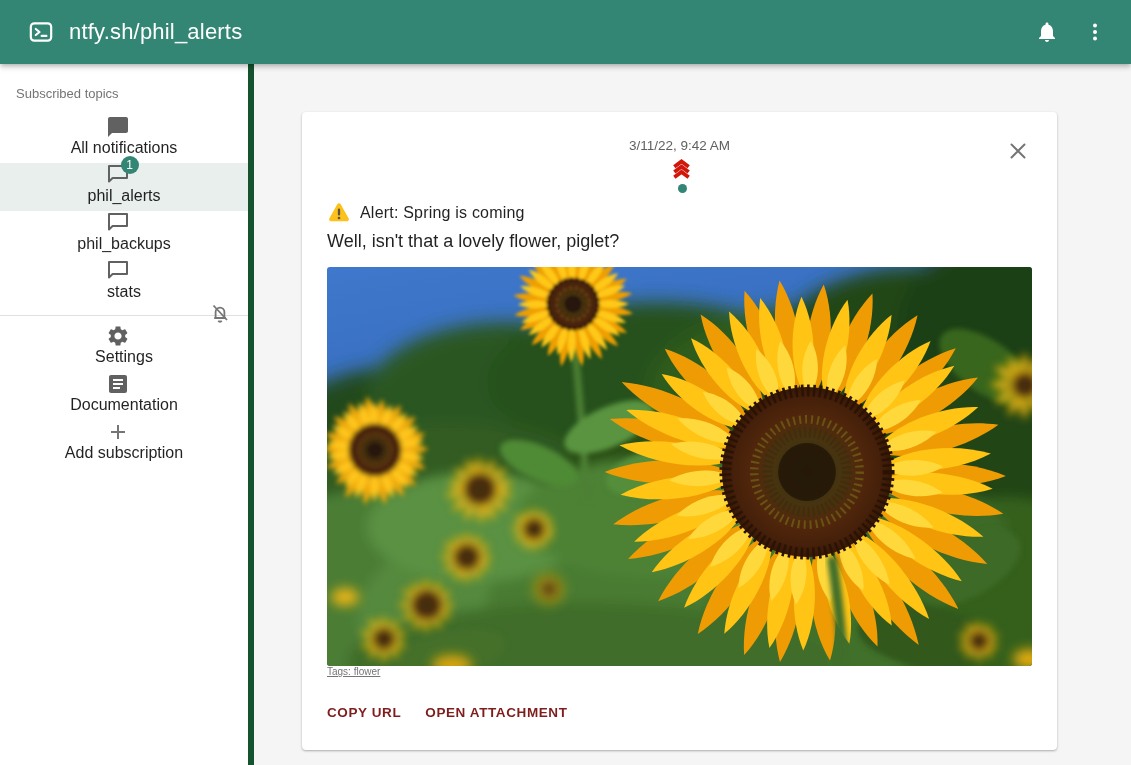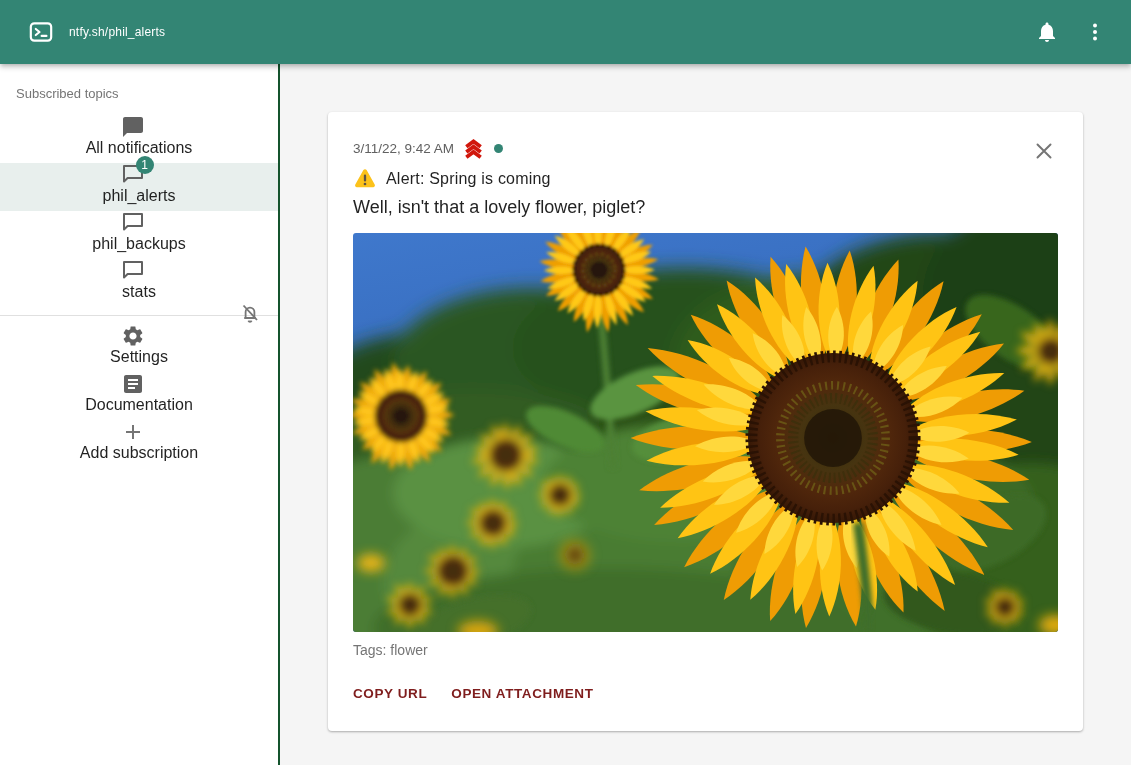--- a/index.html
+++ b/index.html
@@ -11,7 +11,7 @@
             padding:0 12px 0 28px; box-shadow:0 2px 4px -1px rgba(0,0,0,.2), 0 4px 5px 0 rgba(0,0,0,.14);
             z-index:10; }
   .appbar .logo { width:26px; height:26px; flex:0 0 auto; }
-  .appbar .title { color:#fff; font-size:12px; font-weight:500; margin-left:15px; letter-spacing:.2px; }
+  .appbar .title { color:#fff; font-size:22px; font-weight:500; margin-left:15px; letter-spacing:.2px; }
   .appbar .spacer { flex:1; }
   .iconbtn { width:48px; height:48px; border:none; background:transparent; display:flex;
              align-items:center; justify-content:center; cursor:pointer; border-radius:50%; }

----

→ WHAT IS NEEDED: Return the records above exactly, without the pictures.

→ RESULT:
--- a/index.html
+++ b/index.html
@@ -11,7 +11,7 @@
             padding:0 12px 0 28px; box-shadow:0 2px 4px -1px rgba(0,0,0,.2), 0 4px 5px 0 rgba(0,0,0,.14);
             z-index:10; }
   .appbar .logo { width:26px; height:26px; flex:0 0 auto; }
-  .appbar .title { color:#fff; font-size:12px; font-weight:500; margin-left:15px; letter-spacing:.2px; }
+  .appbar .title { color:#fff; font-size:22px; font-weight:500; margin-left:15px; letter-spacing:.2px; }
   .appbar .spacer { flex:1; }
   .iconbtn { width:48px; height:48px; border:none; background:transparent; display:flex;
              align-items:center; justify-content:center; cursor:pointer; border-radius:50%; }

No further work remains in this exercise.